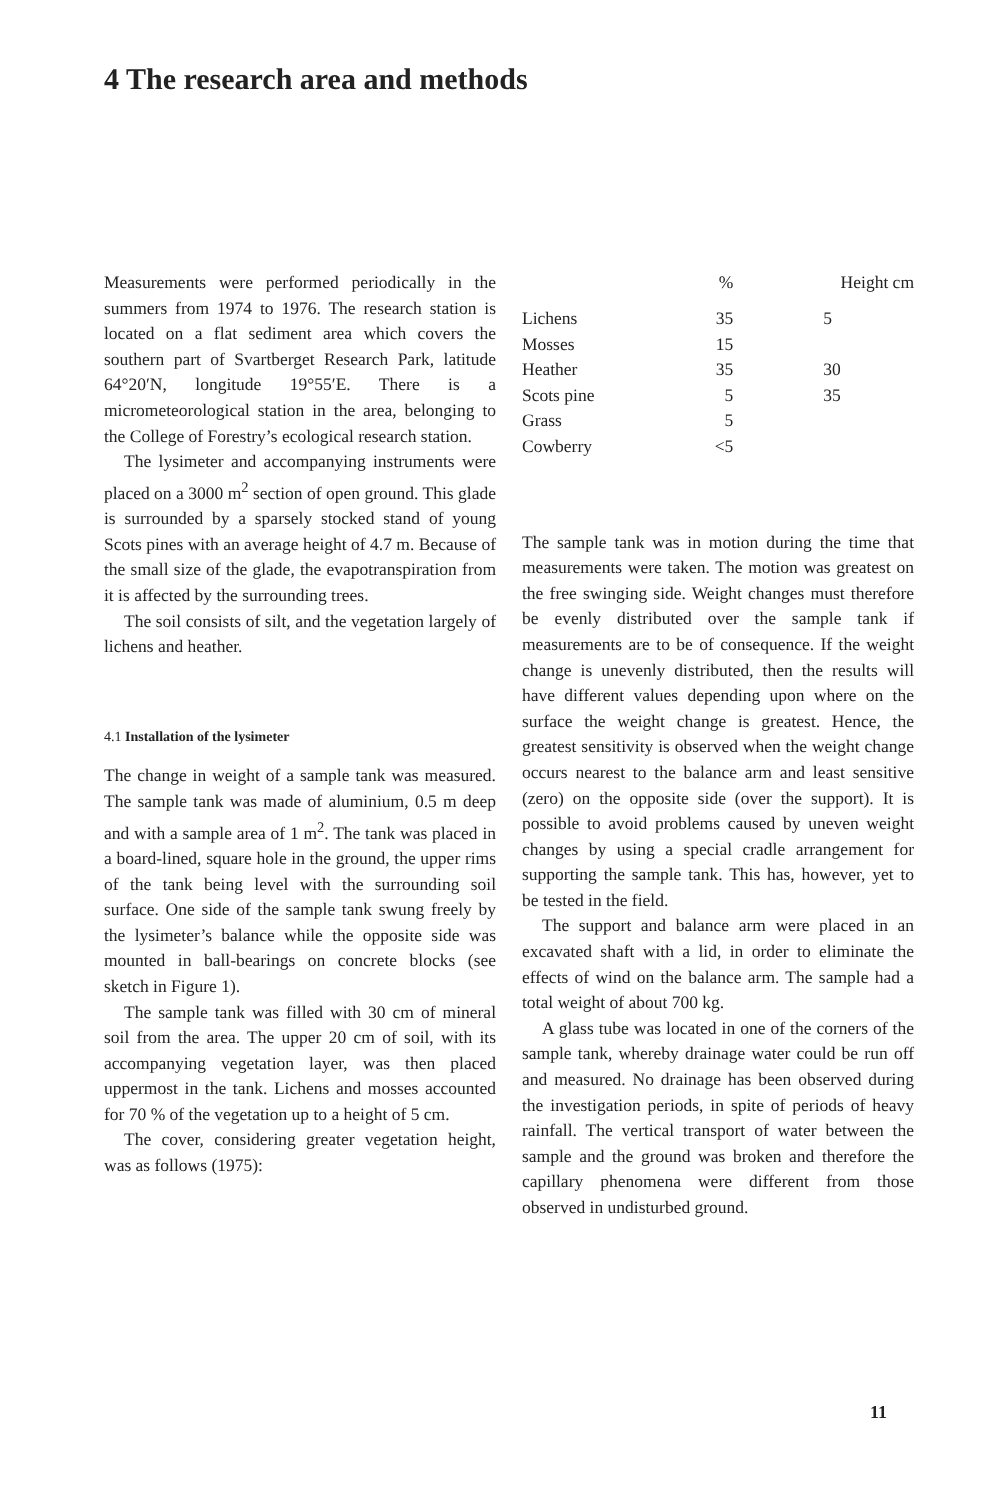4 The research area and methods
Measurements were performed periodically in the summers from 1974 to 1976. The research station is located on a flat sediment area which covers the southern part of Svartberget Research Park, latitude 64°20′N, longitude 19°55′E. There is a micrometeorological station in the area, belonging to the College of Forestry’s ecological research station.
The lysimeter and accompanying instruments were placed on a 3000 m<sup>2</sup> section of open ground. This glade is surrounded by a sparsely stocked stand of young Scots pines with an average height of 4.7 m. Because of the small size of the glade, the evapotranspiration from it is affected by the surrounding trees.
The soil consists of silt, and the vegetation largely of lichens and heather.
4.1 Installation of the lysimeter
The change in weight of a sample tank was measured. The sample tank was made of aluminium, 0.5 m deep and with a sample area of 1 m<sup>2</sup>. The tank was placed in a board-lined, square hole in the ground, the upper rims of the tank being level with the surrounding soil surface. One side of the sample tank swung freely by the lysimeter’s balance while the opposite side was mounted in ball-bearings on concrete blocks (see sketch in Figure 1).
The sample tank was filled with 30 cm of mineral soil from the area. The upper 20 cm of soil, with its accompanying vegetation layer, was then placed uppermost in the tank. Lichens and mosses accounted for 70 % of the vegetation up to a height of 5 cm.
The cover, considering greater vegetation height, was as follows (1975):
| | % | Height cm |
| --- | --- | --- |
| Lichens | 35 | 5 |
| Mosses | 15 | |
| Heather | 35 | 30 |
| Scots pine | 5 | 35 |
| Grass | 5 | |
| Cowberry | <5 | |
The sample tank was in motion during the time that measurements were taken. The motion was greatest on the free swinging side. Weight changes must therefore be evenly distributed over the sample tank if measurements are to be of consequence. If the weight change is unevenly distributed, then the results will have different values depending upon where on the surface the weight change is greatest. Hence, the greatest sensitivity is observed when the weight change occurs nearest to the balance arm and least sensitive (zero) on the opposite side (over the support). It is possible to avoid problems caused by uneven weight changes by using a special cradle arrangement for supporting the sample tank. This has, however, yet to be tested in the field.
The support and balance arm were placed in an excavated shaft with a lid, in order to eliminate the effects of wind on the balance arm. The sample had a total weight of about 700 kg.
A glass tube was located in one of the corners of the sample tank, whereby drainage water could be run off and measured. No drainage has been observed during the investigation periods, in spite of periods of heavy rainfall. The vertical transport of water between the sample and the ground was broken and therefore the capillary phenomena were different from those observed in undisturbed ground.
11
******
- [Exercise details]:
A verbatim copy of every record is required, with all pictures excluded.

- [Answer below]:
4 The research area and methods
Measurements were performed periodically in the summers from 1974 to 1976. The research station is located on a flat sediment area which covers the southern part of Svartberget Research Park, latitude 64°20′N, longitude 19°55′E. There is a micrometeorological station in the area, belonging to the College of Forestry’s ecological research station.
The lysimeter and accompanying instruments were placed on a 3000 m<sup>2</sup> section of open ground. This glade is surrounded by a sparsely stocked stand of young Scots pines with an average height of 4.7 m. Because of the small size of the glade, the evapotranspiration from it is affected by the surrounding trees.
The soil consists of silt, and the vegetation largely of lichens and heather.
4.1 Installation of the lysimeter
The change in weight of a sample tank was measured. The sample tank was made of aluminium, 0.5 m deep and with a sample area of 1 m<sup>2</sup>. The tank was placed in a board-lined, square hole in the ground, the upper rims of the tank being level with the surrounding soil surface. One side of the sample tank swung freely by the lysimeter’s balance while the opposite side was mounted in ball-bearings on concrete blocks (see sketch in Figure 1).
The sample tank was filled with 30 cm of mineral soil from the area. The upper 20 cm of soil, with its accompanying vegetation layer, was then placed uppermost in the tank. Lichens and mosses accounted for 70 % of the vegetation up to a height of 5 cm.
The cover, considering greater vegetation height, was as follows (1975):
| | % | Height cm |
| --- | --- | --- |
| Lichens | 35 | 5 |
| Mosses | 15 | |
| Heather | 35 | 30 |
| Scots pine | 5 | 35 |
| Grass | 5 | |
| Cowberry | <5 | |
The sample tank was in motion during the time that measurements were taken. The motion was greatest on the free swinging side. Weight changes must therefore be evenly distributed over the sample tank if measurements are to be of consequence. If the weight change is unevenly distributed, then the results will have different values depending upon where on the surface the weight change is greatest. Hence, the greatest sensitivity is observed when the weight change occurs nearest to the balance arm and least sensitive (zero) on the opposite side (over the support). It is possible to avoid problems caused by uneven weight changes by using a special cradle arrangement for supporting the sample tank. This has, however, yet to be tested in the field.
The support and balance arm were placed in an excavated shaft with a lid, in order to eliminate the effects of wind on the balance arm. The sample had a total weight of about 700 kg.
A glass tube was located in one of the corners of the sample tank, whereby drainage water could be run off and measured. No drainage has been observed during the investigation periods, in spite of periods of heavy rainfall. The vertical transport of water between the sample and the ground was broken and therefore the capillary phenomena were different from those observed in undisturbed ground.
11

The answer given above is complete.